When copying the listing below, skip every picture and keep each word as it stands.
INFORMATION PROVIDED START
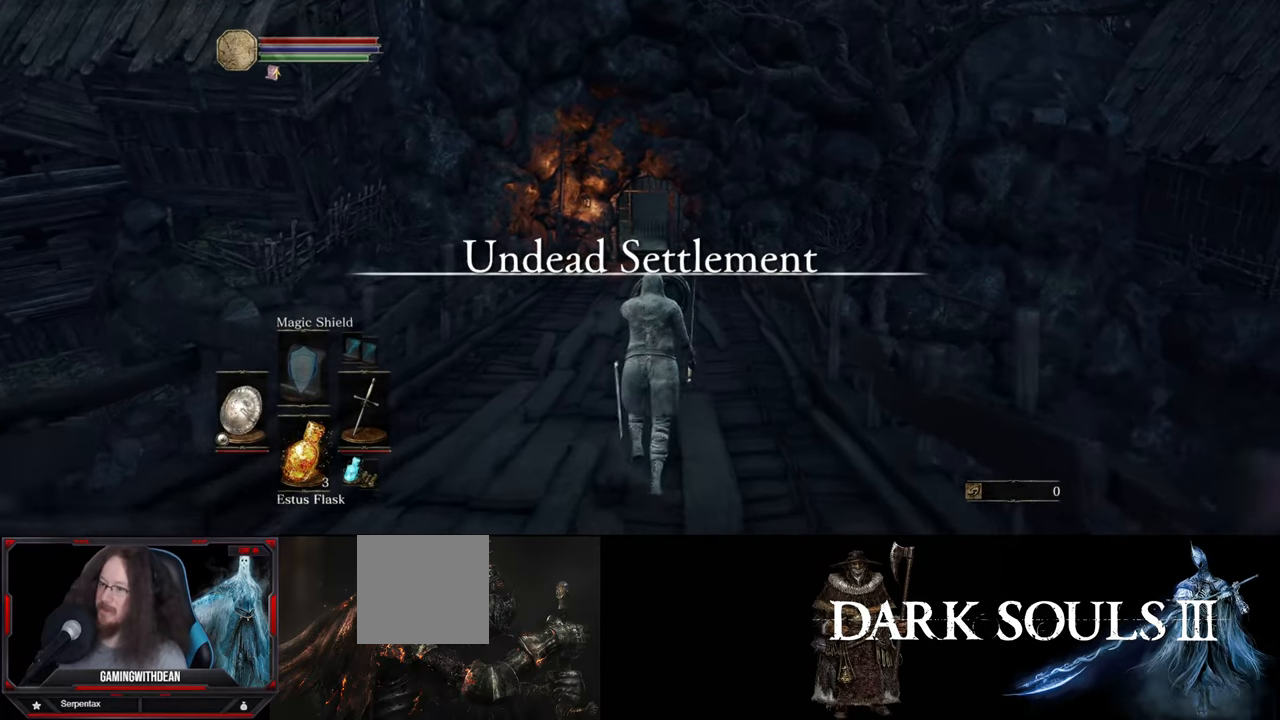
{"buttons": [], "left_stick": "up", "right_stick": "center", "events": []}
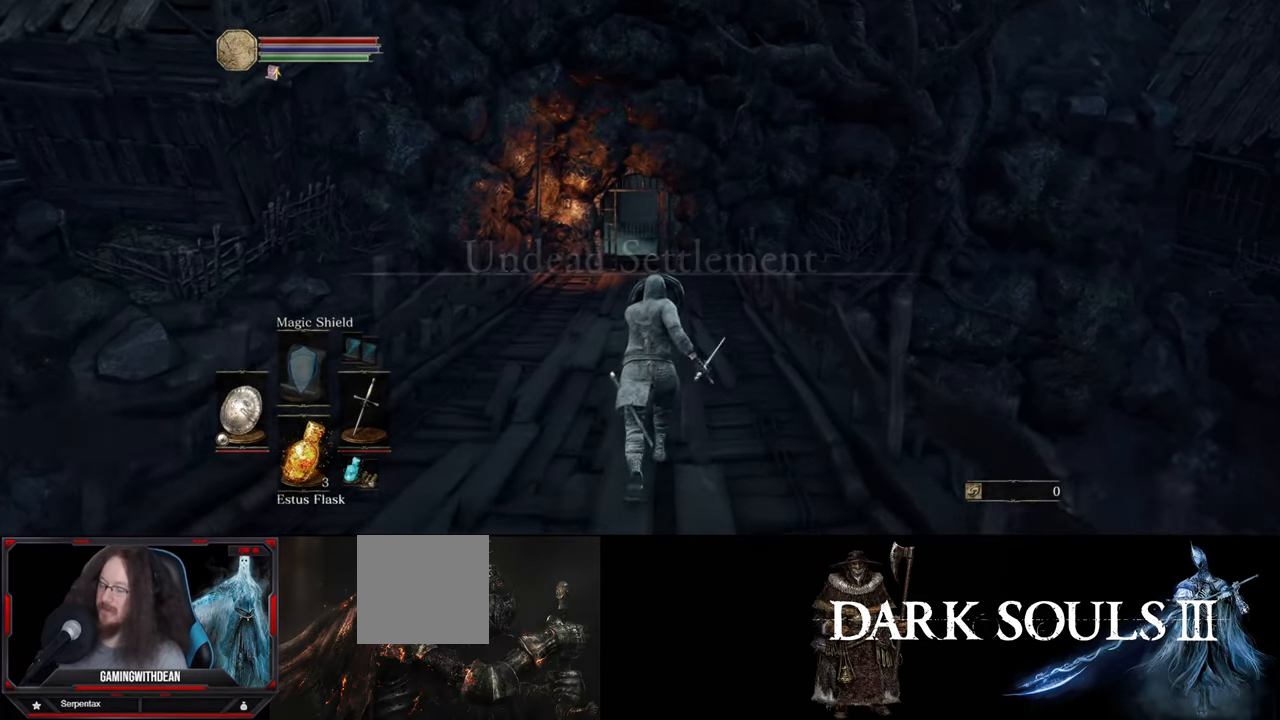
{"buttons": [], "left_stick": "up", "right_stick": "center", "events": [[50, "right_stick", "down-left"], [167, "right_stick", "center"]]}
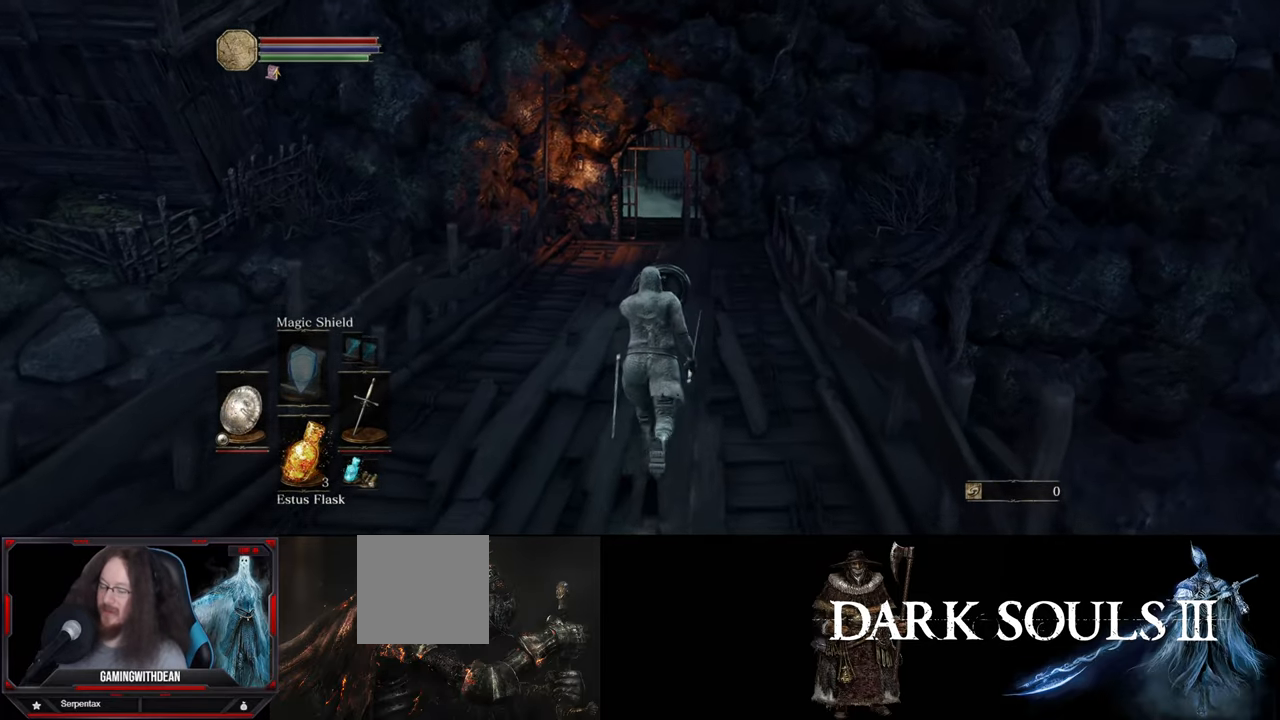
{"buttons": [], "left_stick": "up", "right_stick": "center", "events": []}
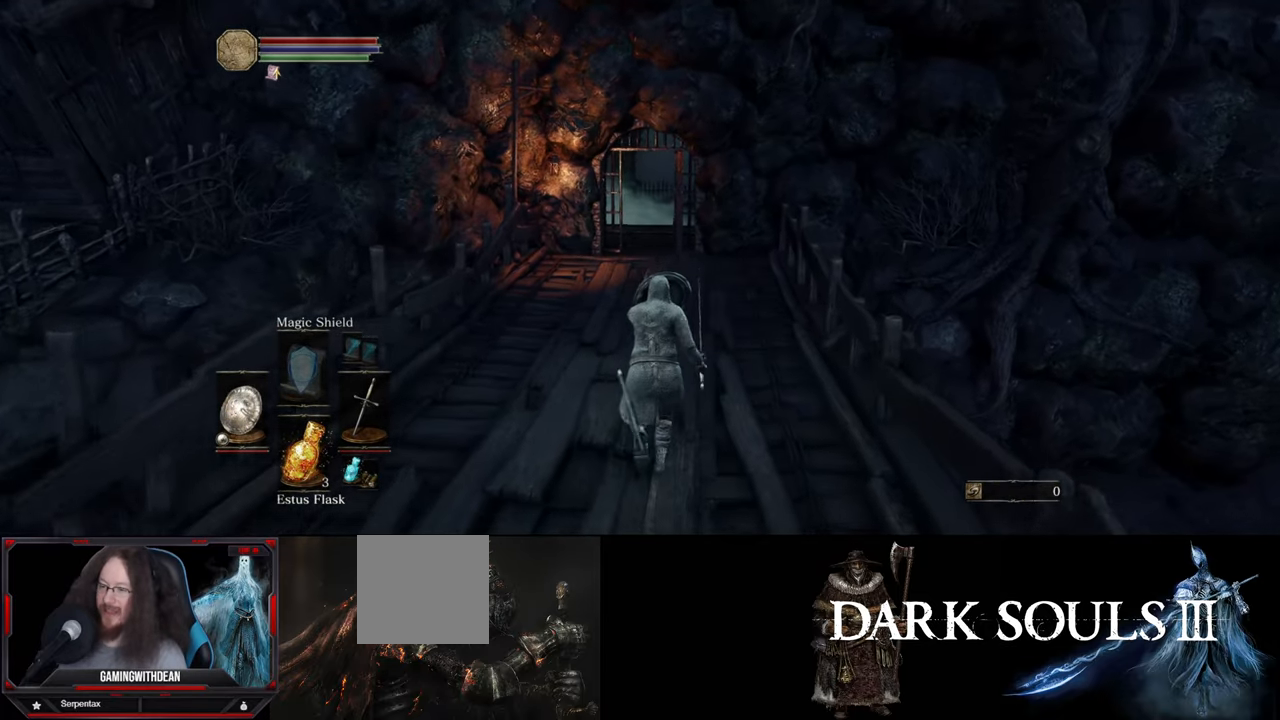
{"buttons": [], "left_stick": "up", "right_stick": "center", "events": []}
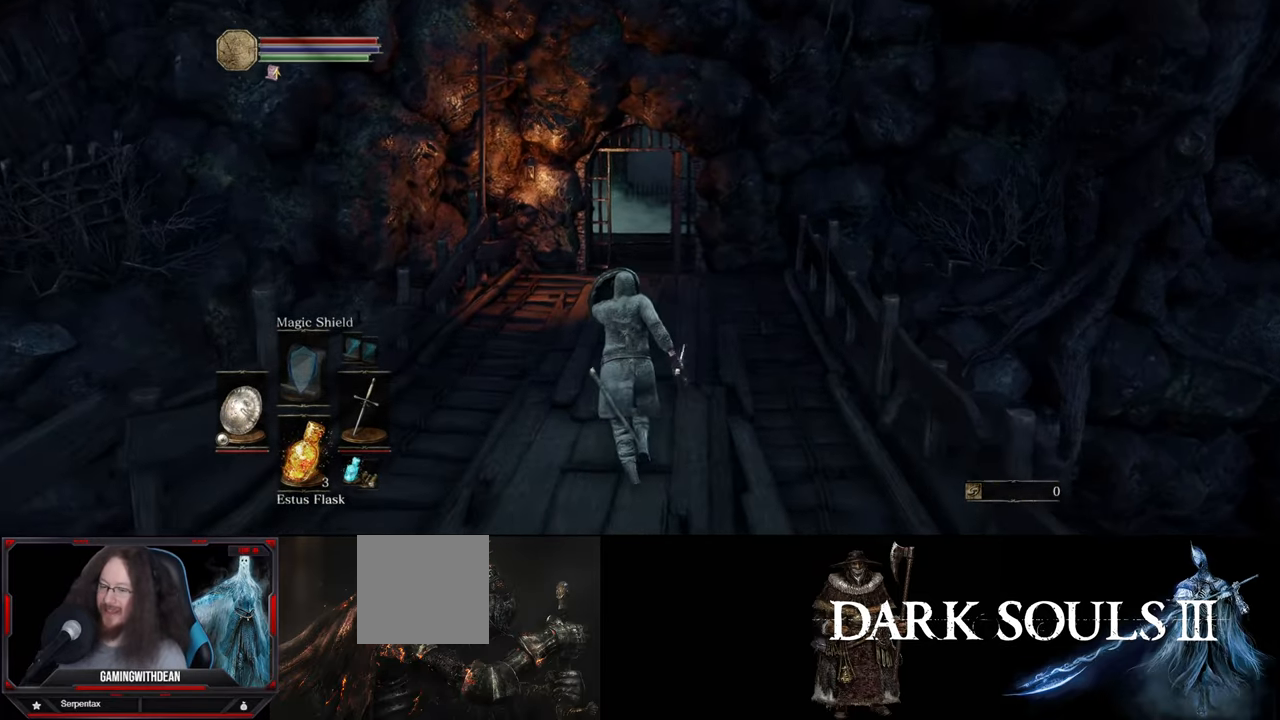
{"buttons": [], "left_stick": "up", "right_stick": "center", "events": []}
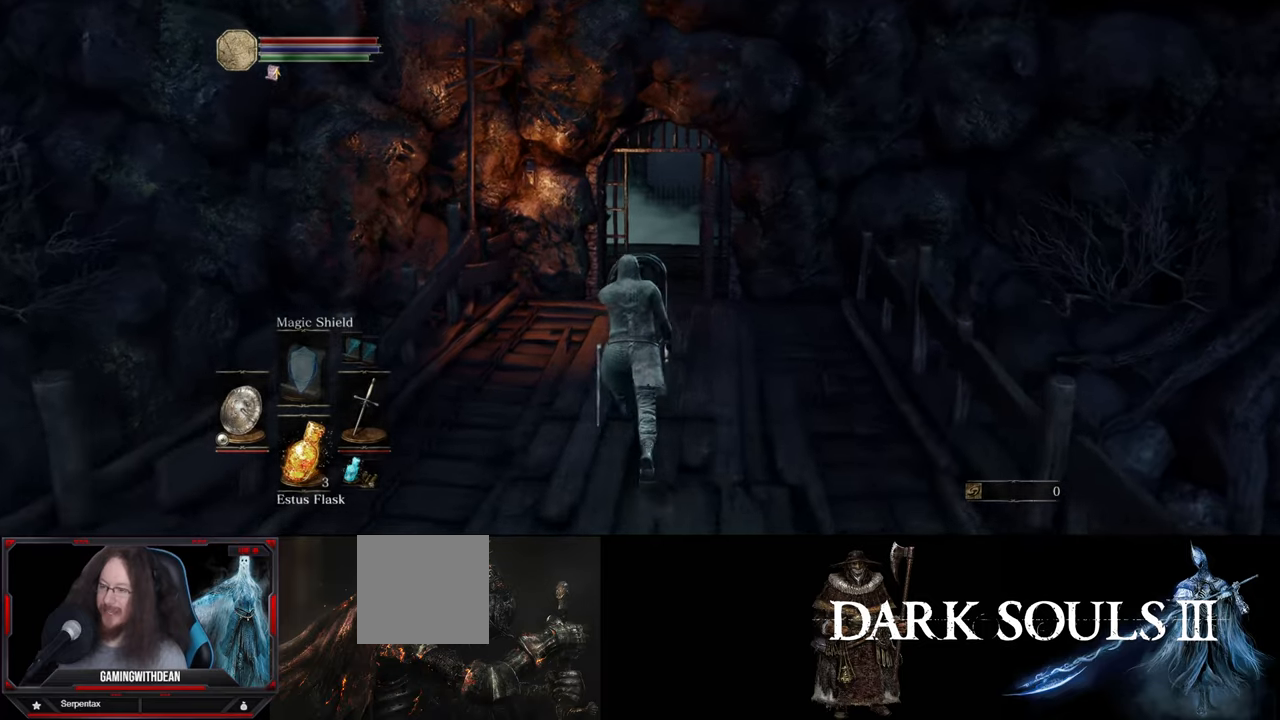
{"buttons": [], "left_stick": "up", "right_stick": "center", "events": [[134, "right_stick", "down-right"], [300, "right_stick", "center"]]}
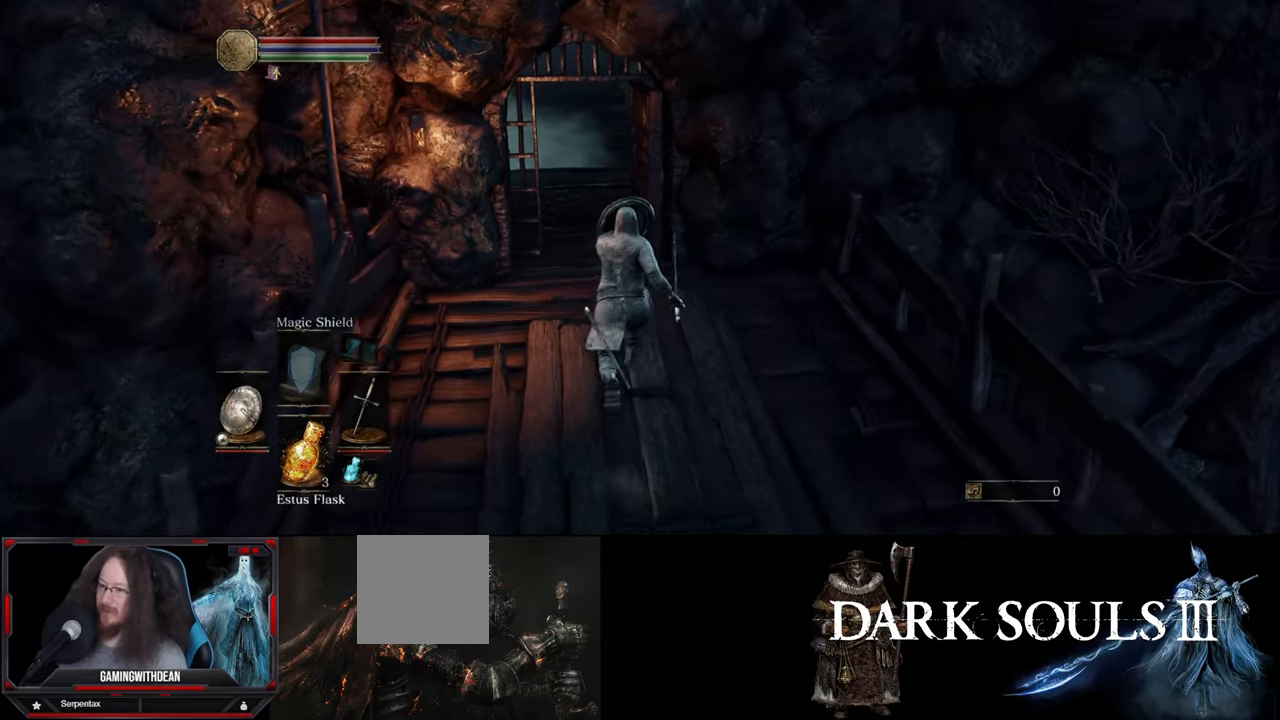
{"buttons": [], "left_stick": "up", "right_stick": "center", "events": [[150, "right_stick", "left"], [350, "right_stick", "center"]]}
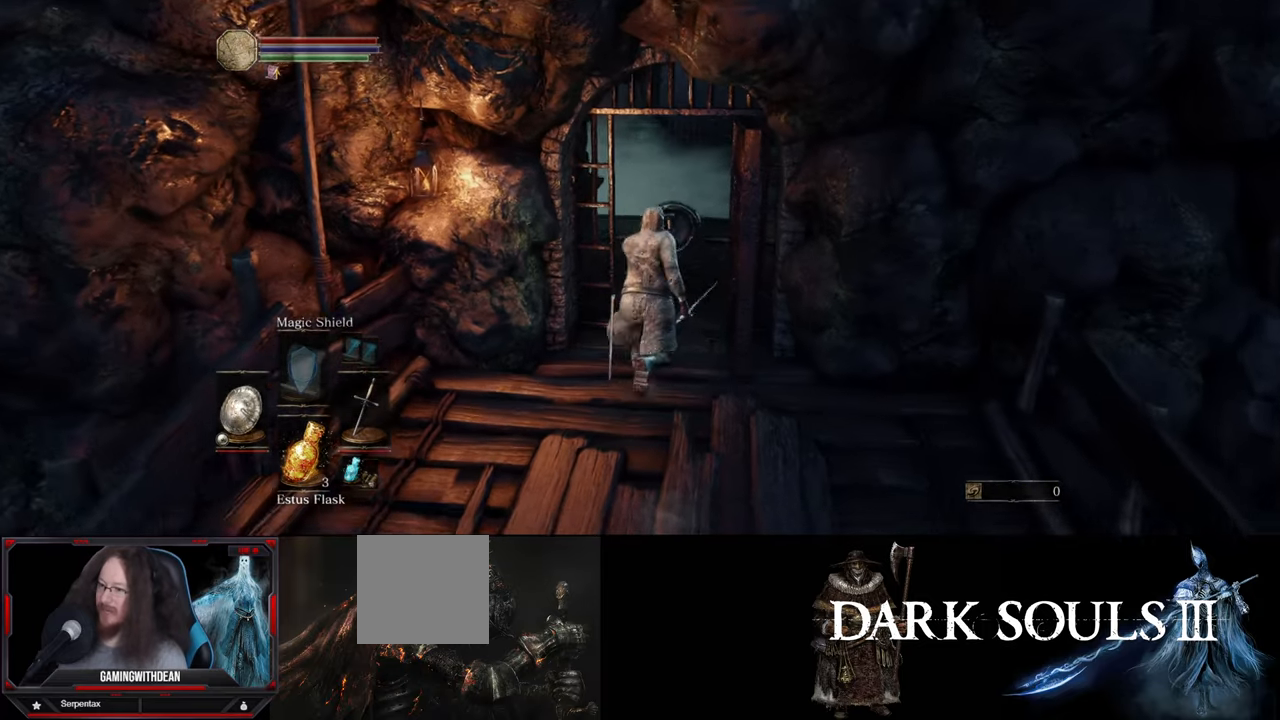
{"buttons": [], "left_stick": "up", "right_stick": "left", "events": [[450, "right_stick", "left"]]}
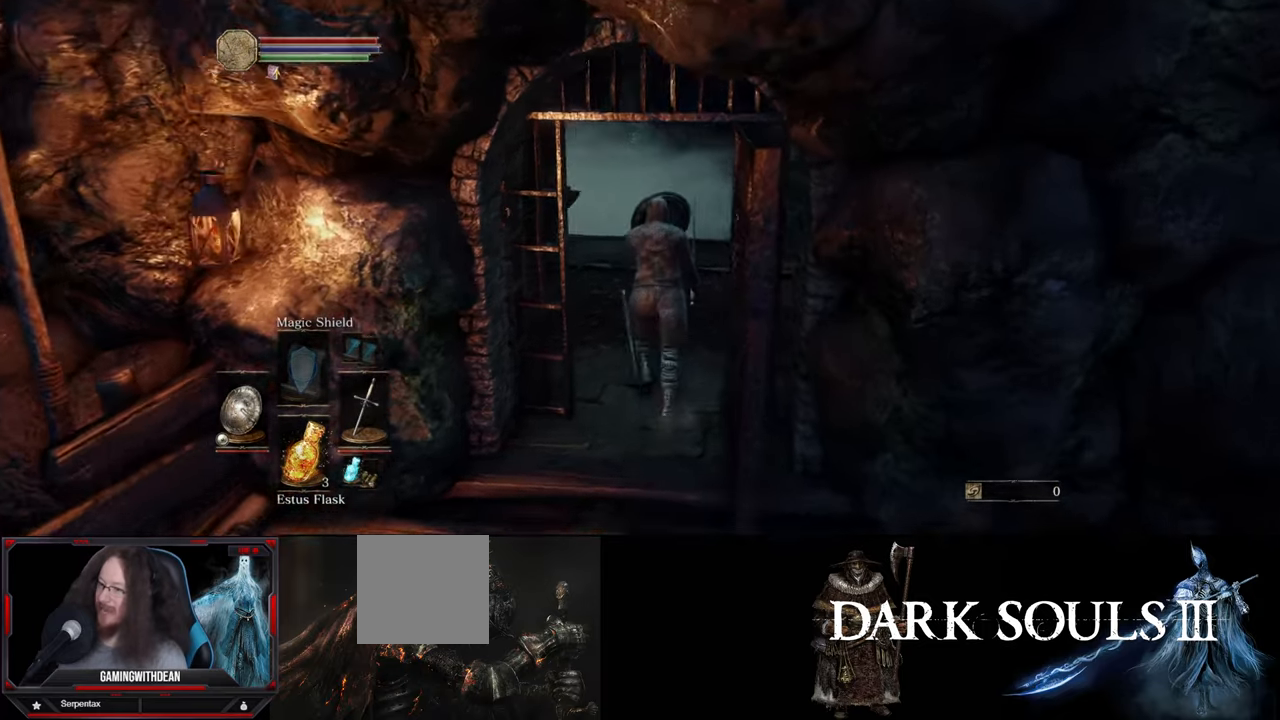
{"buttons": [], "left_stick": "up-left", "right_stick": "left", "events": [[167, "right_stick", "center"], [400, "right_stick", "left"], [450, "left_stick", "up-left"]]}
INFORMATION PROVIDED END
* **TASK RESULT**
{"buttons": [], "left_stick": "up", "right_stick": "center", "events": []}
{"buttons": [], "left_stick": "up", "right_stick": "center", "events": [[50, "right_stick", "down-left"], [167, "right_stick", "center"]]}
{"buttons": [], "left_stick": "up", "right_stick": "center", "events": []}
{"buttons": [], "left_stick": "up", "right_stick": "center", "events": []}
{"buttons": [], "left_stick": "up", "right_stick": "center", "events": []}
{"buttons": [], "left_stick": "up", "right_stick": "center", "events": [[134, "right_stick", "down-right"], [300, "right_stick", "center"]]}
{"buttons": [], "left_stick": "up", "right_stick": "center", "events": [[150, "right_stick", "left"], [350, "right_stick", "center"]]}
{"buttons": [], "left_stick": "up", "right_stick": "left", "events": [[450, "right_stick", "left"]]}
{"buttons": [], "left_stick": "up-left", "right_stick": "left", "events": [[167, "right_stick", "center"], [400, "right_stick", "left"], [450, "left_stick", "up-left"]]}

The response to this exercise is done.